I (the mother) open a jar (of sauce), add stuff (see below), and get dinner in 20 minutes.  (Lovin' that).

Mother Lovin' Sauce - A Rough Guide
There's not really a recipe here, more of a general concept.  Endless variations of the MLS are possible, and then there are, in turn, a slew of possible applications of the MLS*.

MLS basics:  Ground meat (should include sausage if at all possible), an onion, fresh or dried herbs, veggies you want your kids to eat without knowing it, a jar of starter sauce, and a "kicker" sauce to add another layer of flavor.  As you can see, it is extremely helpful to live near a Trader Joe's if you will be doing this often.  Not shown: garlic, red wine, olive oil.

Chop your onions, mince the garlic, and then chop or shred the veggies.  Rule of thumb:  the more reviled the secret veggie is, the finer you will need to chop it so they won't catch on.  Carrots blend.  Zucchini does not.

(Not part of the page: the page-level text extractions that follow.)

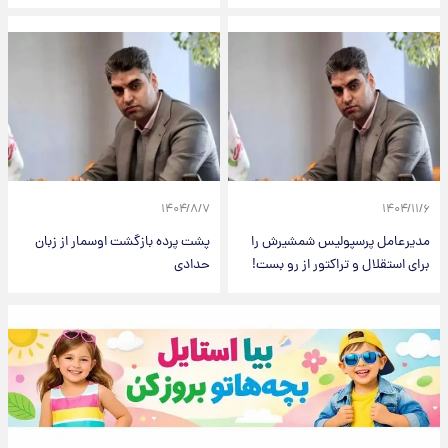
۱۴۰۴/۸/۷
۱۴۰۴/۱۱/۶
مدیرعامل پرسپولیس شمشیرش را
پشت پرده بازگشت اوسمار از زبان
برای استقلال و تراکتور از رو بست!
حدادی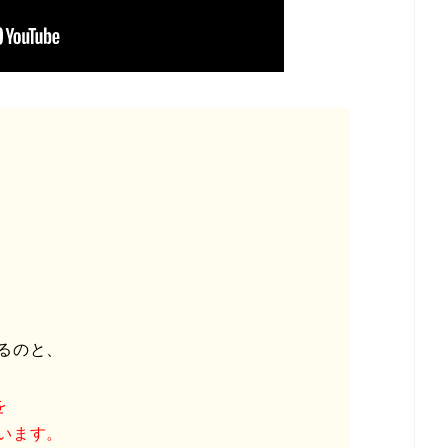
るのと、
を
います。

Start by browning the meat in a large pan.  Did I mention you should definitely include Italian sausage if possible?  It'll really help the flavor of your sauce.  When it's brown, drain most of the fat, and put the meat in a bowl on the side.

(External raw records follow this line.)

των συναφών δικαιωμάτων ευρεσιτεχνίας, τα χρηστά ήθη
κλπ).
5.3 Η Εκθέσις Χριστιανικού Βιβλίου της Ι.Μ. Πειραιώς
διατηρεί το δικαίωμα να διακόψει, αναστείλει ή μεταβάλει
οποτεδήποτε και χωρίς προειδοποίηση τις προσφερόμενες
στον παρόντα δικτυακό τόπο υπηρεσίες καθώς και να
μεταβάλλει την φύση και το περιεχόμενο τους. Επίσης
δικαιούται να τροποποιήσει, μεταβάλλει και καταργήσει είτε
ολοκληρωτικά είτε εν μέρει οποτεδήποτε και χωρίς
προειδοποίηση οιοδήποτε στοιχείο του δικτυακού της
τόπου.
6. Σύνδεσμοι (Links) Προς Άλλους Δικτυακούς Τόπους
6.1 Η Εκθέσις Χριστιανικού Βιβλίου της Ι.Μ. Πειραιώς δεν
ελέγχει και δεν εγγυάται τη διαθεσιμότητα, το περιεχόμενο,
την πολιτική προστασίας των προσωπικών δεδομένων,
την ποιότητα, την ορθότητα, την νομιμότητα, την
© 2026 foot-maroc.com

Add a splash of olive oil to the pan.  Give it a minute to warm up, then add the chopped onions.  I like onions, so I usually add at least a cup, maybe more.   Let those soften for a few minutes, then add the garlic.  Give that a few minutes, then stir in the veggies.   Add a good sprinkling of salt and freshly ground pepper, and a few spoonfuls of dried oregano and basil.  Note:  At this point, people may start coming into the kitchen and asking when dinner is.

Stir the meat back in, then add the jar of starter sauce.  You probably have a favorite, but if not, try a few until you do!   Add the kicker sauce, too.  This could be a tub of purchased basil or sun dried tomato pesto, or (in this case) pizza sauce.  Blending these in makes it even more "homemade" tasting, because the flavors are more complex and layered. Start by using just  half the jar/tub of kicker sauce at first, then add more if you like.  Add a generous splash of red wine.  Taste, throw in more of anything you like, then allow the sauce to simmer for a few minutes, or even longer if you have the time.  It gets better if you do.     

You can serve it immediately, on top of cooked pasta.   Really good way to go.  Or, if you feel inspired, say by a blog post with photos that made your mouth water as you were reading, you can go a step further and make a baked spaghetti dinner.

Line the bottom of a baking dish with a layer of your MLS.  In a large bowl, combine the remaining sauce with the pasta (should be undercooked by a minute or two), a generous amount of grated cheese (a combo of Trader Joe's shredded mozzarella and their Quatro Fromaggio mix works great), and some more chopped fresh basil.   Turn that mixture into the baking dish, and cover it with more shredded cheese.  Cover like a blanket.  That's how much cheese.

Bake at 350 for 25 minutes or so, until it's all gooey and bubbling.

Allow to sit for 5-10 minutes, then serve**.

* For example, Bereavement Pasta.  The sauce in that recipe is one of my favorite variations of MLS.
** If you want to move from making your family very happy to making them your slaves for life, serve The Bread on the side.  Of course, you will also then have to up your health insurance coverage, due to the extreme amount of cheese and butter involved.